After the Watts uprising, Dr. King focused on the racial dishonesty of the North which “showered praise on the heroism of Southern Negroes.” But concerning local conditions, “only the language was polite; the rejection was firm and unequivocal.” The uneven attention was clear, he noted: “As the nation, Negro and white, trembled with outrage at police brutality in the South, police misconduct in the North was rationalized, tolerated and usually denied.”

Dr. King also highlighted white people’s illegal behavior that helped produced Northern ghettos: The white man “flagrantly violates building codes and regulations, his police make a mockery of law, and he violates laws on equal employment and education and the provisions for civic services,” he said in an address to the American Psychological Association in 1967.

In his 1967 book “Where Do We Go From Here,” Dr. King noted the limits of Northern liberalism: “Negroes have proceeded from a premise that equality means what it says.” “But most whites in America, including many of good will,” he wrote “proceed from a premise that equality is a loose expression for improvement. White America is not even psychologically organized to close the gap.”

That still holds true. In 2014, the Civil Rights Project at U.C.L.A. found that New York State’s schools were the most segregated in the nation. Low-income students of color languish in underfunded schools while wealthier students attend better-resourced ones. And white parents are still tremendously resistant to school rezoning, just as they were 50 years ago.

And discriminatory policing persists. Despite Mayor Bill de Blasio’s “Mission Accomplished” narrative, police officers continue to use stop-and-frisk in a way that’s racially disparate. Now, many of the stops simply go unreported. The Police Department, despite court decisions, continues to disparately monitor Muslim communities, and it has reportedly surveilled Black Lives Matter activists.

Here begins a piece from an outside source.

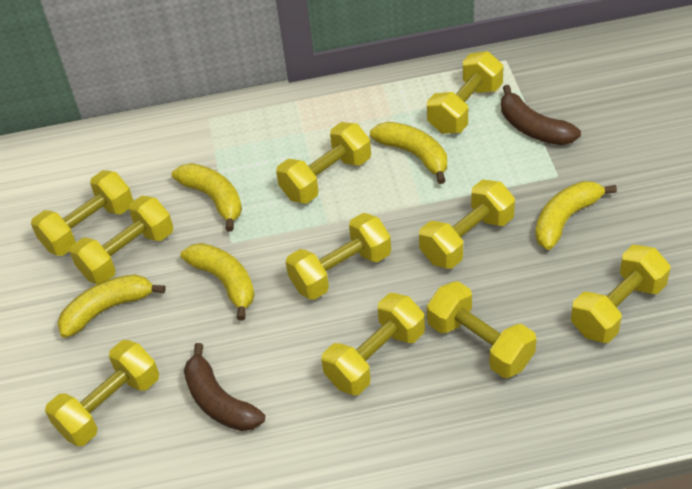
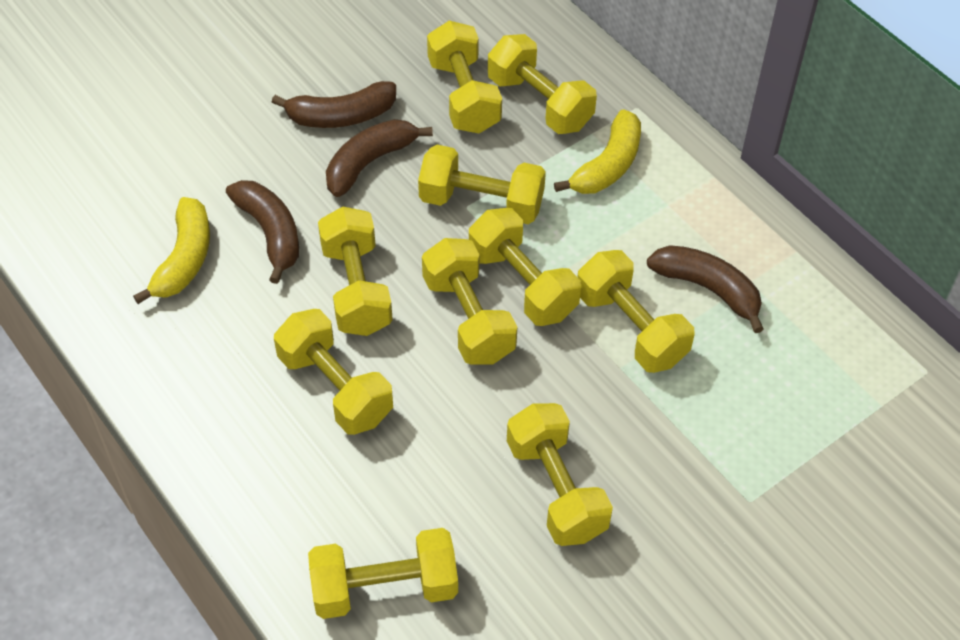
brown banana: [184,343,265,431] [501,85,581,145] = 2 -> [226,180,299,284] [272,81,396,128] [326,119,433,197] [647,245,764,333] = 4
yellow banana: [57,274,166,338] [172,163,242,232] [180,243,255,321] [370,122,447,184] [535,181,617,250] = 5 -> [133,197,210,304] [554,109,641,194] = 2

At the same time, many people have condemned the disruptive tactics of Black Lives Matter activists, claiming they should be more like Dr. King.

In April 1963, Dr. King sat alone in the Birmingham jail. He knew the rabid side of white supremacy very intimately. And yet he wrote that “the white moderate, who is more devoted to order than to justice,” was more of an impediment than “the White Citizens Counciler or the Ku Klux Klanner.”

For too long, order has been more important than justice. We can honor Dr. King’s legacy by taking uncomfortable, disruptive, far-reaching action to remedy the problems to which he devoted his life.